Monday, January 08, 2007

Roll The Union Over


The “L.A. Times” reported on Sunday that its press operators had voted to join the International Brotherhood of Teamsters Graphic Communications Conference.

Voted for a union, that is.

Those who don’t know the history of labor relations at the “L.A. Times” should understand it is a long-time bastion of anti-union sentiment, both in praxis and print.

This enmity probably predates Oct. 1, 1910, which is when it truly crystallized. Someone bombed the newspaper’s building and the “Times,” assuming the role of judge and jury trumpeted a headline that read: “Unionist Bombs Wreck The Times; Many Seriously Hurt.”

Harry Andrews, the managing editor wrote beneath the banner, “The elements that conspired to perpetrate this horror must not be permitted to pursue their awful campaign of intimidation and terror. Never will the Times cease in its warfare against them.”

Reactionary lore has it that the International Workers of the World, the “Wobblies,” were behind the violence.

Crazy anarcho-syndicalists.

Progressive lore has it that Los Angeles was on the verge of electing a socialist mayor and that the timing of the bombings was somewhat suspicious given the ensuing backlash against their team.

But enough of the past.

The Teamsters’ is big news, because the “Times” has been an open shop since...since forever. At least the scribe thought the building's anti-union bulwark had never beenn breached.

But James Rainey’s piece informed that the Teamsters got in once before in 1967, only to be thrown out two years later.

“We finally got ‘em! It took 40 years,” the union’s lead organizer, Marty Keegan, told the reporter.

It’s not always a good idea to derive larger lessons from a family squabble like the one which led to the union’s nine-vote victory (140-131), but the scribe would suggest that this time, it is.

There is a bigger story here, which you won’t read much about in the pages of the big boya. And that is that things are turning, that we are entering an age of progressive push around the world as new classes, formed and then beaten down by 15 years of globalization, formulate an agenda and act upon that agenda.

The "Times," you know, was converted from the privately run feud of the Chandler family - the Los Angeles Chandlers - to a dancing bear for the stockholders of the midwest Tribune Company.

Like just about every other dinosaur, the "Times" was caught off-guard by Internet-wrought changes in the news delivery market and the whole crazy daisywheel of electronic technologies you can fit in your shirt-pocket.

So despite the fact it was winning more Pulitzer Prizes than ever in the paper's history, the Tribune company responded with, to put it mildly, a thinning of the "Times" workforce; reporters included.

A guy named Carroll, who always rejected the scribe's annual request for employ at the behemoth with grace and gentle candor, long ago walked away from the top editor's job.

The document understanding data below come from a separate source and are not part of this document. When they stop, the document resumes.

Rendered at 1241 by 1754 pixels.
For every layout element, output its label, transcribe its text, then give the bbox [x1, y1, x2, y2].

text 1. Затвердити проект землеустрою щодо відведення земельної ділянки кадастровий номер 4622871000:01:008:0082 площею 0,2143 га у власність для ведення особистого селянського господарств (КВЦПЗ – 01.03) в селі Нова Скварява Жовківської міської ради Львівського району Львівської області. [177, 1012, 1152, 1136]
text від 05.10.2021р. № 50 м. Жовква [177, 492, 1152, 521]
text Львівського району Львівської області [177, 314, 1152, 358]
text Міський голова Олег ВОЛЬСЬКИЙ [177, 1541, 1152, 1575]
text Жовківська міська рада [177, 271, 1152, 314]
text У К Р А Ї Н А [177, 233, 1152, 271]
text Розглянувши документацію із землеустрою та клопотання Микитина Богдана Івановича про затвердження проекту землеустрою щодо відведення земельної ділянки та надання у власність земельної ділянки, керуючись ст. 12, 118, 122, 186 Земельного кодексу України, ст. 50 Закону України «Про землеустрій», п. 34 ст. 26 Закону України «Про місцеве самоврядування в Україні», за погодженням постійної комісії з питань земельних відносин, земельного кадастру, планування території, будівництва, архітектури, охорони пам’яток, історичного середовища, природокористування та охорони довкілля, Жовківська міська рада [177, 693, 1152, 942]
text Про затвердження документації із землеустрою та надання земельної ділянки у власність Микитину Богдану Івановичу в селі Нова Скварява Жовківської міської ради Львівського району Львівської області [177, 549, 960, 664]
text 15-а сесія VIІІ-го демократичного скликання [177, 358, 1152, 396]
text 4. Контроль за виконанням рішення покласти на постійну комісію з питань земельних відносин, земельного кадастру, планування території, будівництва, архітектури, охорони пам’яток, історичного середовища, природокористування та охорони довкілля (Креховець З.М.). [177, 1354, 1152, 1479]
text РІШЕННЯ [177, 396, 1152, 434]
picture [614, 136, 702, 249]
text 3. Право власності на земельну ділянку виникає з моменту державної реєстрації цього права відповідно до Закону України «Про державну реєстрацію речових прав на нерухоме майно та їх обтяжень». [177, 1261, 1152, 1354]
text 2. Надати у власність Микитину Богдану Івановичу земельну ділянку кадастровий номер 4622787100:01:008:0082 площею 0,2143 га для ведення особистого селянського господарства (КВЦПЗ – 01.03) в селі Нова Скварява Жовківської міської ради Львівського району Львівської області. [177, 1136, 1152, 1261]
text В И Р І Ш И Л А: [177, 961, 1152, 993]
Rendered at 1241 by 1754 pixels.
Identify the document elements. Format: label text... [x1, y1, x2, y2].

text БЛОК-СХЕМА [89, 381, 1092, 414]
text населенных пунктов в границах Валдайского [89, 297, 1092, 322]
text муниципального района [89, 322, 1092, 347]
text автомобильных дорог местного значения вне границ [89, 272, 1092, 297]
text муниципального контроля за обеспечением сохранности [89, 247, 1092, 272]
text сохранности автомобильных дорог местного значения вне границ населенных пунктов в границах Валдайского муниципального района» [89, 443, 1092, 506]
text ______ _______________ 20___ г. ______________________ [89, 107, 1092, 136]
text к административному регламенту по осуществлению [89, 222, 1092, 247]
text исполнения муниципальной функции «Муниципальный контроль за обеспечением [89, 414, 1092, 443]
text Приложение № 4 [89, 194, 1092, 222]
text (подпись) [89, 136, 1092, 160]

After him, another guy, Bacquet, if memory serves, also fell on his sword rather than agree to firing more reporters. And then the guy above him, too (or something like that).

The "Times" piece is pretty well-hidden in the seven-pound brick that is its Sunday edition. The editors opted to cover the union victory in their house through gritted teet and noted that a journeyman press operator makes $61,000 a year.

That’s a good and fair salary a small family could get by on, even advance under certain, other fortuitous circumstances. It’s the kind of job union guys and girls could find across America in its post-war, manufacturing hedyay, and it’s the kind of job that is hard to come by anymore.

The pressman got the hint from what was going on around them. “Keegan [the organizer] said Times’ pressroom workers appeared to be most concerned about job security in a time of retrenchment for the newspaper industry. They also hope for better benefits and wages...”

So they joined the union crowd.

Hopefully it is a harbinger of things to come. Unions – when they’re run right – bring wages up, protect workers from arbitrary employer actions against them, and lead to safer, happier working places.

The Teamsters are no Wobblies and certainly not syndicalists of the anarchist type. They are a strange hybrid, a kind of right-wing union. But they have big chestnuts and do industrial warfare better than some of their more progressive and democratic union brethren.

And for that, highwayscribery dedicates today’s post to the Teamsters Union and its newest members.